Aïch Tounsi, un anti-parti en lice aux législatives en Tunisie

Des punching-balls pour "tabasser" la corruption, des clowns mettant un "carton jaune" au système: sur les marchés tunisiens, un groupe fait campagne pour les législatives en se présentant comme "des indépendants antisystème", dans le but de convaincre des électeurs exaspérés par la classe politique.

Dans un quartier populaire de Tunis, des militants de Aïch Tounsi ("Vivre à la Tunisienne", NDLR) arborent des T-shirts jaunes "N’ayez pas peur, nous ne sommes pas un parti" pour distribuer des dépliants résumant leur programme.

Ce jeune mouvement issu de la société civile, qui a fait du mécénat sportif et culturel avant de se lancer en politique, espère se faire une place de choix au Parlement au terme des législatives de dimanche. La publication des sondages est interdite, mais des études circulant en privé le placent parmi les 5 ou 6 principaux blocs parlementaires.

"Nous sommes différents des partis politiques classiques, nous renoncerons à l’immunité et à tous les privilèges parlementaires", dit à l’AFP la tête de liste pour la circonscription tunisoise de l’Ariana, l’avocat et militant des droits humains Ghazi Mrabet.

Face à un épicier sceptique, il martèle: "Nous sommes des nouveaux, des personnes qui n’ont participé à aucun gouvernement, il n’y a aucun représentant de partis politiques parmi nous".

Peu convaincu, le commerçant trentenaire rétorque qu’il "aurait aimé" que Aïch Tounsi continue de travailler à défendre les droits de Tunisiens en tant que mouvement associatif, plutôt que de participer aux élections et devenir "comme les autres".

La démarche est toutefois dans l’air du temps: lors du premier tour de la présidentielle le 15 septembre, les représentants des partis classiques ont été balayés au profit de deux candidats ayant fait campagne contre le système.

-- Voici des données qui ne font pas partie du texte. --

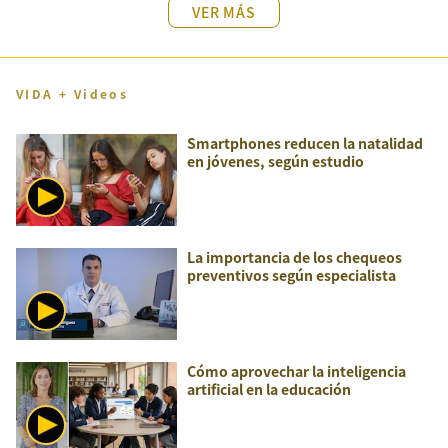
VER MÁS
VIDA + Videos
Smartphones reducen la natalidad
en jóvenes, según estudio
La importancia de los chequeos
preventivos según especialista
Cómo aprovechar la inteligencia
artificial en la educación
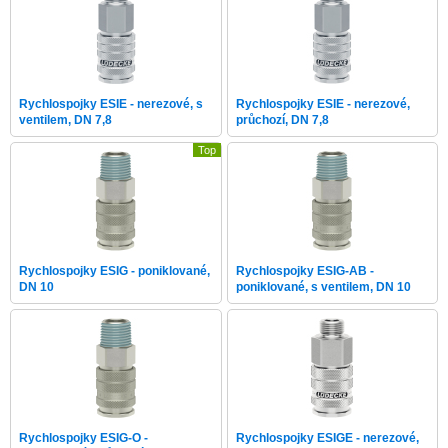
Rychlospojky ESIE - nerezové, s
Rychlospojky ESIE - nerezové,
ventilem, DN 7,8
průchozí, DN 7,8
Top
Rychlospojky ESIG - poniklované,
Rychlospojky ESIG-AB -
DN 10
poniklované, s ventilem, DN 10
Rychlospojky ESIG-O -
Rychlospojky ESIGE - nerezové,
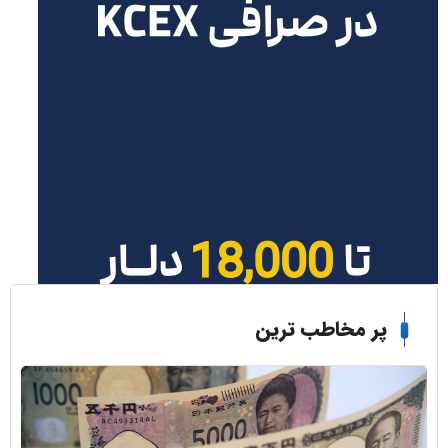
ر مخاطب ترین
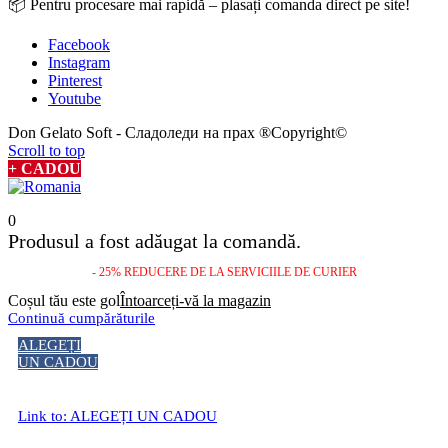
📦 Pentru procesare mai rapidă – plasați comanda direct pe site!
Facebook
Instagram
Pinterest
Youtube
Don Gelato Soft - Сладоледи на прах ®Copyright©
Scroll to top
+ CADOU
0
Produsul a fost adăugat la comandă.
- 25% REDUCERE DE LA SERVICIILE DE CURIER
Coșul tău este gol
Întoarceți-vă la magazin
Continuă cumpărăturile
ALEGEȚI
UN CADOU
Link to: ALEGEȚI UN CADOU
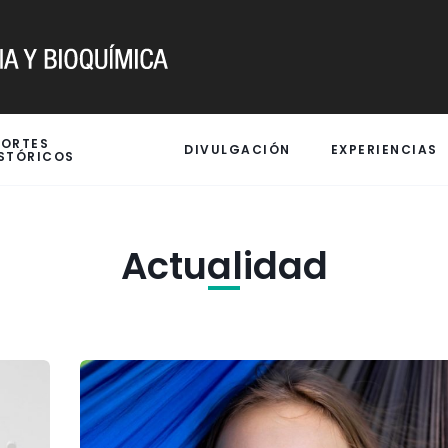
PORTES
DIVULGACIÓN
EXPERIENCIAS
STÓRICOS
Actualidad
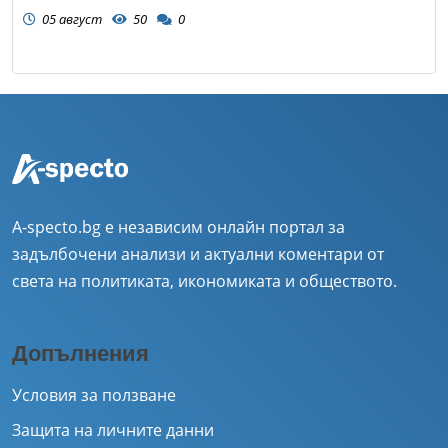
05 август
50
0
A-specto.bg е независим онлайн портал за
задълбочени анализи и актуални коментари от
света на политиката, икономиката и обществото.
Допълнения
Условия за ползване
Защита на личните данни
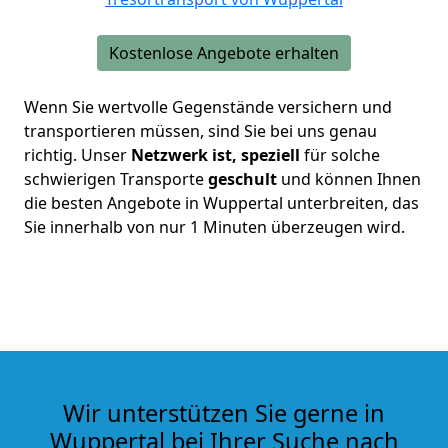
Kostenlose Angebote erhalten
Wenn Sie wertvolle Gegenstände versichern und
transportieren müssen, sind Sie bei uns genau
richtig. Unser
Netzwerk ist, speziell
für solche
schwierigen Transporte
geschult
und können Ihnen
die besten Angebote in Wuppertal unterbreiten, das
Sie innerhalb von nur 1 Minuten überzeugen wird.
Wir unterstützen Sie gerne in
Wuppertal bei Ihrer Suche nach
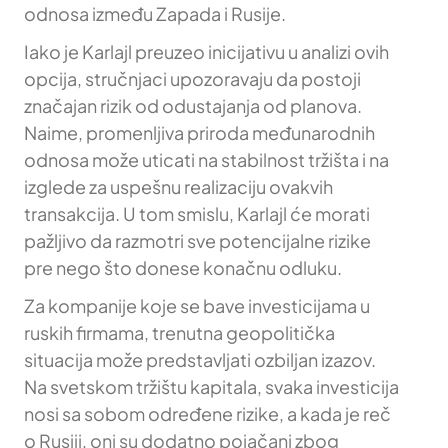
odnosa između Zapada i Rusije.
Iako je Karlajl preuzeo inicijativu u analizi ovih
opcija, stručnjaci upozoravaju da postoji
značajan rizik od odustajanja od planova.
Naime, promenljiva priroda međunarodnih
odnosa može uticati na stabilnost tržišta i na
izglede za uspešnu realizaciju ovakvih
transakcija. U tom smislu, Karlajl će morati
pažljivo da razmotri sve potencijalne rizike
pre nego što donese konačnu odluku.
Za kompanije koje se bave investicijama u
ruskih firmama, trenutna geopolitička
situacija može predstavljati ozbiljan izazov.
Na svetskom tržištu kapitala, svaka investicija
nosi sa sobom određene rizike, a kada je reč
o Rusiji, oni su dodatno pojačani zbog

Nombre d’observateurs s’attendent à ce que cette dynamique se poursuive, ce qui pourrait bénéficier aux législatives à des listes indépendantes ou des partis parvenant à incarner le renouveau.

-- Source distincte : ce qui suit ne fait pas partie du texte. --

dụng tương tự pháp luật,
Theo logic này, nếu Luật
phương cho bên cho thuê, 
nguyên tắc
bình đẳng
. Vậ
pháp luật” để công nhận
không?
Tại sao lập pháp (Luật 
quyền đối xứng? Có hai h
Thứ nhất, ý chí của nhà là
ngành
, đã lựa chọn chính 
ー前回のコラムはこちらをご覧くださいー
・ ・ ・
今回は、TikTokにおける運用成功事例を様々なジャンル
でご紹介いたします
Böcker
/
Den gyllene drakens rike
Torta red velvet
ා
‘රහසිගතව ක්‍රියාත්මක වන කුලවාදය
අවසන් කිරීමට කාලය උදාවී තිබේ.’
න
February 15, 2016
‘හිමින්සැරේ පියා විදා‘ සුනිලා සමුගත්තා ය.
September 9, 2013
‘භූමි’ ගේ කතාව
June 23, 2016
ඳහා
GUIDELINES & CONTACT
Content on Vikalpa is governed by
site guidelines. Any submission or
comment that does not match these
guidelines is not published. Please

Pour M. Mrabet, "les Tunisiens ont besoin d’un nouveau souffle, de nouvelles têtes".

"Depuis environ un an, Aïch Tounsi est monté au créneau pour dire que les partis politiques ont échoué, que les politiciens ont volé et violé la Tunisie par un système qui se base sur la corruption, le clientélisme et le copinage", ajoute-t-il.

"Renouveau"

Aïch Tounsi a été fondé en avril 2018 par Olfa Terras, une entrepreneuse connue pour le mécénat effectué via la fondation Rambourg, lancée avec son mari et qui a financé film, tournois sportifs, ou lieux culturels en Tunisie.

Olfa Terras est l’épouse d’un ex cadre français de la finance, Guillaume Rambourg, dont le nom est cité dans des médias français comme ayant été l’un des soutiens financiers du candidat et futur président Emmanuel Macron.

Dans la lignée de la Fondation Rambourg, Aïch Tounsi a organisé une campagne pour promouvoir la citoyenneté, et des projections des matches de l’équipe nationale dans des zones défavorisées lors du Mondial-2018 de football.

Pour élaborer sa "feuille de route", le mouvement dit s’être appuyé sur une "consultation nationale" de 415.000 Tunisiens contactés par téléphone.

Il promet de lutter contre la corruption, mais aussi de garantir l’égalité des chances, et d’améliorer les conditions socio-économiques des Tunisiens.

"Les Tunisiens veulent de nouveaux visages, un renouveau, et Aïch Tounsi a pu attirer l’attention après un travail intensif sur le terrain et un contact direct avec les gens, surtout auprès de la classe moyenne", affirme à l’AFP le politologue Slaheddine Jourchi.

En outre, "il y a des moyens financiers importants qui ont permis à ce mouvement d’organiser des évènements culturels ayant drainé beaucoup de jeunes, et attiré l’attention des médias", poursuit-il.

Aïch Tounsi n’est pas un cas isolé dans la Tunisie de 2019, et d’autres mouvements ont sillonné le pays en se présentant comme une alternative aux partis, à commencer par Qalb Tounes, le mouvement de l’homme d’affaires Nabil Karoui, soupçonné de blanchiment d’argent et qui s’est qualifié pour le second tour de la présidentielle depuis sa cellule de prison.

Pour M. Jourchi, ces mouvements "ont profité du vide politique créé par la classe au pouvoir" pour "convaincre nombreux de Tunisiens".